Show HN: Searchable compression for JSON – ~99% page skip and sub-ms lookups

(github.com)

13 points | by kodomonocch1 16 hours ago ago

6 comments

esafak 15 hours ago

It looks like you want to make money off this file format? That seems difficult. You would need to build a product around it first. I suppose some kind of a search or observability company could get funded if you have a demo. But be warned that running a company involves a lot more than developing a secret sauce.

The easiest thing is to popularize it and get a well-paying job from your fame. Make some friends and start your company together.

stuartjohnson12 15 hours ago

From OP's Github: "I am a 20-year-old university student living in Japan. Although I'm a liberal arts major, I aspire to become an engineer."

Just FYI - this is most likely vibe coding that a sycophantic AI has persuaded OP is cutting edge research.

zahlman 15 hours ago

It doesn't exactly inspire confidence observing that the .see "archive" included in the zip distribution apparently gets further compressed by more than 2:1 within the zip archive....

kodomonocch1 16 hours ago

Happy to answer design details (page layout, Bloom tuning, codec selection, failure modes).
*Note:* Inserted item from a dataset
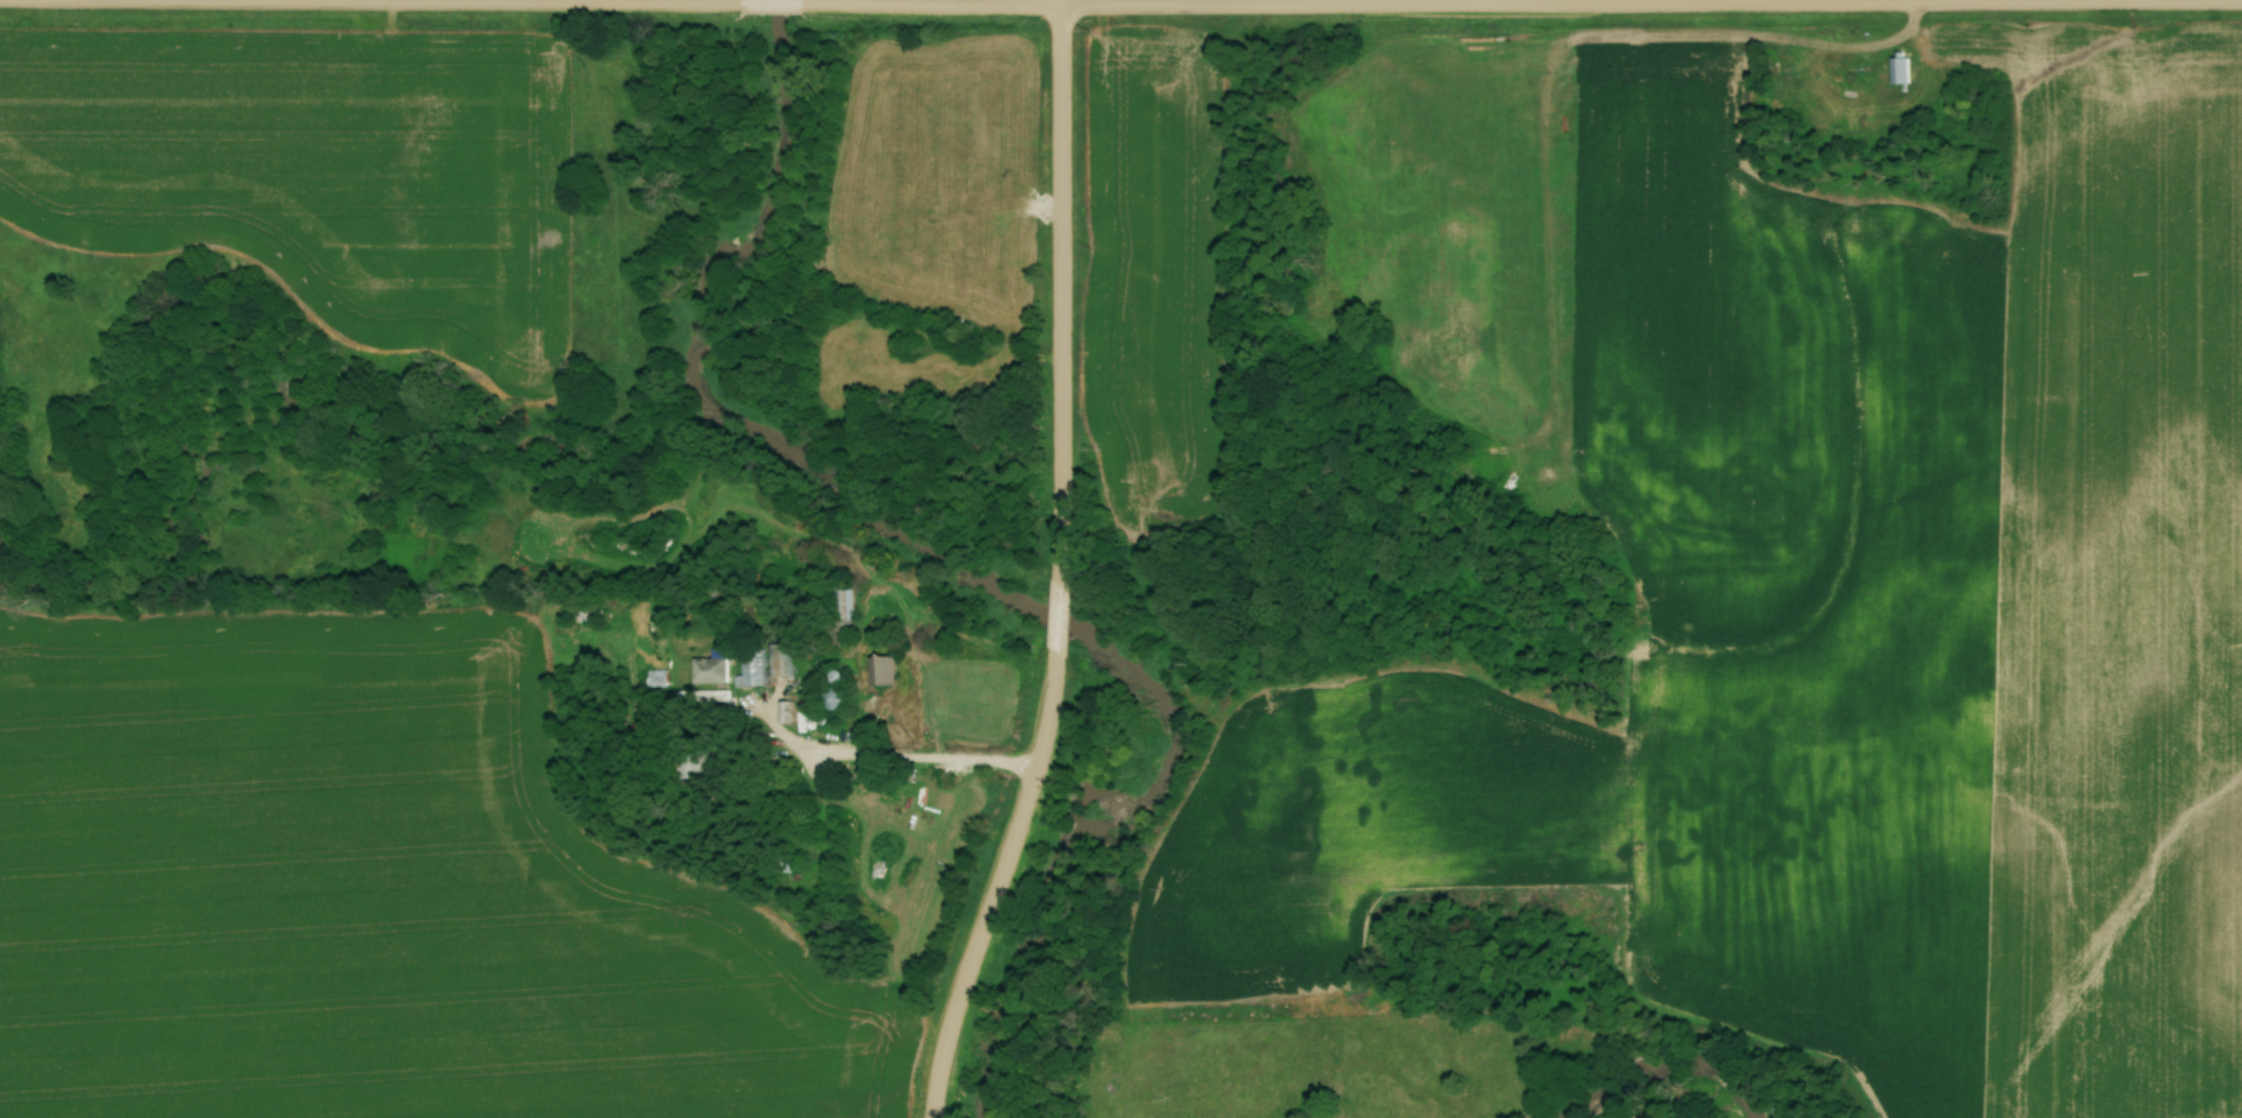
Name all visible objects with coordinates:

Minimal Python examples for exists(key) and positions(key) are in the repo. If anyone needs deeper materials (reproducible FULL benches, wheel artifacts, and design notes) we have an NDA-gated VDR; I can share the form on request.

duanhjlt 16 hours ago

Congrats on the release. The SEE approach—schema-aware delta, dictionaries, PageDir, and tuned Bloom filters—seems thoughtfully engineered. The tradeoff versus pure zstd makes sense if selective probes dominate TCO. I’ll try the quick demo; curious about failure modes and Bloom tuning across varied schemas.

throwuxiytayq 15 hours ago

“Millisecond lookups” sounds funny when you work in game dev. Anyway, interesting idea, thanks for sharing. Where the code at, though?